PM Netanyahu Reveals Iranian Nuclear Site For Storing 'Massive Amounts Of Material From Secret Weapons Program'




At UN, Netanyahu reveals Iranian nuclear warehouse, urges IAEA to go inspect it



Prime Minister Benjamin Netanyahu on Thursday revealed what he said was a previously unknown Iranian nuclear site, saying it could contain up to 300 tons of nuclear material, and accused the International Atomic Energy Agency of failing to investigate findings that he presented earlier this year about Iran’s nuclear program.
Speaking to the United Nations General Assembly (full text here), Netanyahu also revealed what he said were Hezbollah precision missile sites hidden in Beirut, warned that Israel would act against Iran “whenever and wherever,” praised US President Donald Trump for defunding the UN agency for Palestinian refugees, and attacked the Palestinian Authority for paying monthly salaries to convicted terrorists.
The prime minister said the IAEA, the UN’s nuclear agency, had failed to take any action after he revealed in April a nuclear archive that Israeli spies managed to spirit out of Iran, and so he was now revealing what he said was a “secret atomic warehouse” in the Turquzabad district of Tehran, a few miles from the archive.
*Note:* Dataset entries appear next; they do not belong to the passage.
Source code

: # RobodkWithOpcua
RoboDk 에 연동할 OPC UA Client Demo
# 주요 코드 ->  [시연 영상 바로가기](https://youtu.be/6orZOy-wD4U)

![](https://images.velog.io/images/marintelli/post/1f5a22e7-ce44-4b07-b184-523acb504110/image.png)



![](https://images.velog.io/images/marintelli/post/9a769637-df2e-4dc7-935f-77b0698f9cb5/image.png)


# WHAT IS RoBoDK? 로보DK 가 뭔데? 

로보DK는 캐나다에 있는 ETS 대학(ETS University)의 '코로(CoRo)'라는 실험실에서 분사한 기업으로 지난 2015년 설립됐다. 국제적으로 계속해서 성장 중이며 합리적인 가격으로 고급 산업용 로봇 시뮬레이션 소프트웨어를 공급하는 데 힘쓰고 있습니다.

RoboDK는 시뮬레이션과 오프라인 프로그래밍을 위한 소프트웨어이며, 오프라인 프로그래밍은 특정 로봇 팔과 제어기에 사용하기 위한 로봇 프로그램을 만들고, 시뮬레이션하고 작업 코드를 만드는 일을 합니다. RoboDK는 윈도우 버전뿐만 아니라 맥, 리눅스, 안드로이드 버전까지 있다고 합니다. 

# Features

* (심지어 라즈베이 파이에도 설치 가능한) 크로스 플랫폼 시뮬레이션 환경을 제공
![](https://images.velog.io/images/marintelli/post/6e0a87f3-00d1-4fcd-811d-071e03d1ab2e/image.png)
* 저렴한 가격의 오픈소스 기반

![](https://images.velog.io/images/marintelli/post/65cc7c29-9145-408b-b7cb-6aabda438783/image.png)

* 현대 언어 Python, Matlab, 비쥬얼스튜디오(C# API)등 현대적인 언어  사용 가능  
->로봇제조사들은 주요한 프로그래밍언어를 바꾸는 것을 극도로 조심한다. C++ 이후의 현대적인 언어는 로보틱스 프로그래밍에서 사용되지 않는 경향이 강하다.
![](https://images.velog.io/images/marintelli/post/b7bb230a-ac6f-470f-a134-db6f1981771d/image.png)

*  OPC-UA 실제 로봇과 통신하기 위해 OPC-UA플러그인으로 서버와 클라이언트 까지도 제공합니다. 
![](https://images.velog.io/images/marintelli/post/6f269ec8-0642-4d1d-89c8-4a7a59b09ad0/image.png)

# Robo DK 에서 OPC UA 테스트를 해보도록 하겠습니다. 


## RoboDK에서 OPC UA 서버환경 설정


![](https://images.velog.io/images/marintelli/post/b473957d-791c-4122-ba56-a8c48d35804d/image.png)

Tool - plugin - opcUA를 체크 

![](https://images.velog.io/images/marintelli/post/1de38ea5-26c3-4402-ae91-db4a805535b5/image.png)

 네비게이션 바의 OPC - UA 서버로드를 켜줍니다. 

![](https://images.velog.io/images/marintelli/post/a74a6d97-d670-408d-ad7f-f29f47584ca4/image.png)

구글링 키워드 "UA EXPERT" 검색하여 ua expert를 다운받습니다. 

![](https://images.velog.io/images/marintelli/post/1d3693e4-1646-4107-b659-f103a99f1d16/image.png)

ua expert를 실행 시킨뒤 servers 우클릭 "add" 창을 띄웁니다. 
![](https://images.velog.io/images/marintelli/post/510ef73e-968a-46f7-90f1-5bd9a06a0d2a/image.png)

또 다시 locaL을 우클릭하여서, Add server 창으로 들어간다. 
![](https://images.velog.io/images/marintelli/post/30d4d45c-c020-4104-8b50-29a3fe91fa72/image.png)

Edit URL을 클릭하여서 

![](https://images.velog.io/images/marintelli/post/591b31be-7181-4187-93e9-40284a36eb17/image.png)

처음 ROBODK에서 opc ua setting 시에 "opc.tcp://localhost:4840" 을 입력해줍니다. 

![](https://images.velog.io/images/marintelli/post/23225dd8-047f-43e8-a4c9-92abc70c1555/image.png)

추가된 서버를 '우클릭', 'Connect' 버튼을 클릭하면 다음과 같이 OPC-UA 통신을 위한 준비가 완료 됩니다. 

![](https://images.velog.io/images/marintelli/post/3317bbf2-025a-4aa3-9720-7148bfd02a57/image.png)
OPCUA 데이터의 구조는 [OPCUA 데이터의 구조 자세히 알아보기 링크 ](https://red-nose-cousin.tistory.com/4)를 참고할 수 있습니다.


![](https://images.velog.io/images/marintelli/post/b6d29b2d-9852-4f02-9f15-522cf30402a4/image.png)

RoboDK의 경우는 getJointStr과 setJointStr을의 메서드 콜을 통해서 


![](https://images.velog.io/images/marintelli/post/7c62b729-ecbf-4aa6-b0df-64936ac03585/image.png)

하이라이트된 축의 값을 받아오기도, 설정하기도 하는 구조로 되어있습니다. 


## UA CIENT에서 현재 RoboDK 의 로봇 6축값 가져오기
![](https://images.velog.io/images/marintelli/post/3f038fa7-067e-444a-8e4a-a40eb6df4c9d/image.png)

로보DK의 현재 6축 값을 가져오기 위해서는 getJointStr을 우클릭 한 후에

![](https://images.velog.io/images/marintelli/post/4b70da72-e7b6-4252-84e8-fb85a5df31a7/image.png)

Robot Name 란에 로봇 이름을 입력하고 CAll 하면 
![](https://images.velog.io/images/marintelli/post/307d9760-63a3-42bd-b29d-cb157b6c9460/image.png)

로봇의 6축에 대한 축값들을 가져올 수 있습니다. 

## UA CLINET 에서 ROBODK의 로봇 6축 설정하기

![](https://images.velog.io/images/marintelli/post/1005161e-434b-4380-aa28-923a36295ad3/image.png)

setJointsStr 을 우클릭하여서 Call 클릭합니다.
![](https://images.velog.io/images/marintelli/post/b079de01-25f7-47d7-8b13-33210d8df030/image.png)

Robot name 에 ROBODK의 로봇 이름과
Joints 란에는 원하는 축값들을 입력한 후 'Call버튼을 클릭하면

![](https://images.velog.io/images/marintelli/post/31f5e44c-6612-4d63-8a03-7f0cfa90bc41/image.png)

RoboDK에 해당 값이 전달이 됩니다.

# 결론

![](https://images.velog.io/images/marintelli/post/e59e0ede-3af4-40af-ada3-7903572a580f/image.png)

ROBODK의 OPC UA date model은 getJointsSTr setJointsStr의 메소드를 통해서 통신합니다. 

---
Netanyahu claimed the warehouse was used for “storing massive amounts of equipment and material from Iran’s secret weapons program,” which was quickly being moved to other parts of the city.
He claimed some 15 kilograms (33 pounds) of radioactive material had been recently removed from this atomic warehouse and squirreled away around Tehran, endangering the capital’s residents.
The site may contain as much as 300 tons of nuclear-related equipment and material in 15 shipping containers, he added.



The disclosure came four months after Israel announced the existence of what it said was a “half-ton” of Iranian nuclear documents obtained by Israeli intelligence in the Shourabad neighborhood near Tehran.
Israel said the cache proved that Iranian leaders covered up their nuclear weapons program before signing the nuclear agreement. Iran hasn’t acknowledged the alleged seizure.
Both the archive and warehouse, he said, were proof that Iran had not given up its nuclear program.
“Iran has not abandoned its goal to develop nuclear weapons…. Rest assured that will not happen. What Iran hides, Israel will find,” he added.
He urged IAEA director-general Yukiya Amano, who he called “a good man,” to “do the right thing” and “go and inspect this atomic warehouse immediately — before the Iranians finish cleaning it out. Inspect “right here, right now,” he urged, “and inspect the other sites we told you about… Tell the world the truth about Iran.”
There was no immediate official reaction from Iran, which denies building nuclear weapons.